Wednesday, August 15, 2012

SEBORRHEIC DERMATITIS (SEBORRHEIC ECZEMA, DERMATITIS SEBORRHEICA)


Synonyms.   Seborrheic eczema, dermatitis seborrheica.
Seborrheic dermatitis is an inflammatory disease of the skin that usually begins on the scalp from which it spreads to the face, neck, and body. The disease is characterized by dry, moist, or greasy scales, and by crusted, pinkish-yellow or yellowish patches of various shapes and sizes; by remis­sions and exacerbations, and by more or less itching. The sites of predilec­tion are areas in which sebaceous and sweat glands are present in large numbers. Parts commonly affected are the scalp, supraorbital region, lids, nasolabial crease, lips, ears, sternal area, axillae, submammary folds, um­bilicus, groins and gluteal crease. The disease usually runs a chronic course.

For the sake of clarity the different expressions of seborrheic dermatitis will be considered topographically.
On the scalp the least severe phase—pityriasis sicca—manifests itself as a dry flaky branny desquamation, beginning in small patches and rapidly involving the entire surface, with a profuse amount of fine powdery scales. An oily type of dandruff, pityriasis steatoides, at times accompanied by erythema and an accumulation of thick crusts, is also encountered. There is a tendency for the hair in the affected areas to fall out, characteristically beginning on the vertex and frontal regions and progressively receding. It is commonly associated with premature baldness in men. Other types of seborrheic dermatitis on the scalp are more severe and are manifested by greasy, scaling configurate patches or psoriasiform eruptions, exudation, and thick crusting. The disease frequently spreads beyond the hairy scalp to the forehead, ears, postauricular regions and neck. On these areas, the patches have convex borders and a reddish-yellow or yellowish color that is quite characteristic. In extreme cases the entire scalp is covered by a greasy, dirty crust which has an offensive odor. In infancy, yellow or brown scaling lesions on the scalp and accumulated epithelial debris is called cradle cap.

On the supraorbital regions, dandruff is seen in the eyebrows, and the underlying skin is erythematous and pruritic, or may show definite yel­lowish scaling patches. The edges of the lids may be erythematous and granular (marginal blepharitis). The conjunctivae are injected. The lids may be involved by yellowish-pink, finely scaly patches, the borders of which are usually indistinct. More or less pruritus may be present. If the glabella is involved, there may be cracks in the skin in the wrinkles at the inner end of the eyebrow. In the nasolabial creases and on the alae nasi, there is a yellowish or reddish-yellow scaling, sometimes with fissures. In men, folliculitis of the upper lip may occur. There is characteristic scaling
in the aural canals and when the disease is more advanced, there are scaly pruritic patches around the auditory meatus and in the postauricular region, or under the lobe. In these areas the skin often becomes red, fis­sured and swollen. Serous exudation, puffiness of the ears and surrounding parts, and regional adenopathy occur less frequently. In other cases a papular type of eruption is present on the cheeks, nose and forehead, the papules being scaly, greasy, yellowish or yellow-red in color, and 1 to 3 mm. in diameter.
The lips and mucosae are not usually involved but sometimes the changes on the lips are pronounced, resulting in cheilitis exfoliativa. The vermilion surfaces are persistently dry, red, scaly, exfoliative and fissured.
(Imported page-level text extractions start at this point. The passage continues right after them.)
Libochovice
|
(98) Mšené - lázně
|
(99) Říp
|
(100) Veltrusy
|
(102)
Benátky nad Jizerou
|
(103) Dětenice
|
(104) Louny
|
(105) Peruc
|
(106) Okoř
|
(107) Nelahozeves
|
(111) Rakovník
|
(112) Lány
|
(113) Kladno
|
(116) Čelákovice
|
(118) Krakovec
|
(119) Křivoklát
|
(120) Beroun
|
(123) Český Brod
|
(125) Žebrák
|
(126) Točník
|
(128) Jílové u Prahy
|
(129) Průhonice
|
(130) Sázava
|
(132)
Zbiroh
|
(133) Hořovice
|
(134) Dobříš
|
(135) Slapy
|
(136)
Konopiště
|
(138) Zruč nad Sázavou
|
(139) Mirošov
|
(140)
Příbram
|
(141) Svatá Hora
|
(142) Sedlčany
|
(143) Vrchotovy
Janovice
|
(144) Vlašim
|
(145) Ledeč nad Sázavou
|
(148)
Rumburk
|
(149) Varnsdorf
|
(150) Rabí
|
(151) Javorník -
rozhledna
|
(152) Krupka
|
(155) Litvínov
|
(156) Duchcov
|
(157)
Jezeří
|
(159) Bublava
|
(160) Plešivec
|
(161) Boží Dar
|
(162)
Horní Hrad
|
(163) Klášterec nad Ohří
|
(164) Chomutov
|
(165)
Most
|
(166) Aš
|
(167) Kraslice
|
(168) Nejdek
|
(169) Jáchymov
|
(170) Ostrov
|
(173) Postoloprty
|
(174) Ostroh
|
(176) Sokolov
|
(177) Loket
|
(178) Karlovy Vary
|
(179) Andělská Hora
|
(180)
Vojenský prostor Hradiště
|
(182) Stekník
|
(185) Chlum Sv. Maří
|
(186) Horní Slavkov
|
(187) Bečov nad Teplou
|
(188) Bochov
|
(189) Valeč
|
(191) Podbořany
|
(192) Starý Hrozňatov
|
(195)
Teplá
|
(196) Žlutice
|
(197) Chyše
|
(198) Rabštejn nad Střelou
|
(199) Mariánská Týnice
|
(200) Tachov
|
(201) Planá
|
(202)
In the axillae, the eruption begins in the folds of skin at the apex and later progresses to neighboring skin. The involvement may vary from simple yellowish erythema and scaling, to more pronounced petaloid or discoid patches with fissures.
Seborrheic dermatitis is common in the groins and gluteal crease whert its appearance may simulate ringworm. The patches, however, are more finely scaly with less definite borders, and are more likely to be bilateral and symmetrical and of the typical color. In these locations, fissures occur and there may be psoriasiform patches with thick scales in the more severe cases.
On the upper and lower extremities the patches are more eczematoid, often lacking the characteristic color and fineness of scale. Vesicular exu­dative and crusted patches are not uncommon. The palms and soles may show a pompholyx-like vesicular eruption or may be diffusely thickened and scaly. Even the nails may be involved, showing longitudinal and trans­verse ridges, brittleness and grayish discoloration.
The lesions may be widely distributed or generalized, with erythema, scaling, oozing, and more or less pruritus. Often for months or years the eruption remains localized to one area, such as the scalp, ears, sternal region or umbilicus. Less frequently subacute or acute types are seen. In the acute stages the inflammation may be intense with profuse swelling of the eyelids and face, moist exudation from the scalp and ears, and papulovesicles on the palms and soles. Secondary infections causing fur-unculosis frequently ensue. On the extremities the cubital and popliteal regions often become lichenified from scratching and the friction of cloth­ing. Generalized eruptions may be accompanied by adenopathy and may simulate mycosis fungoides and leukemic erythroderma.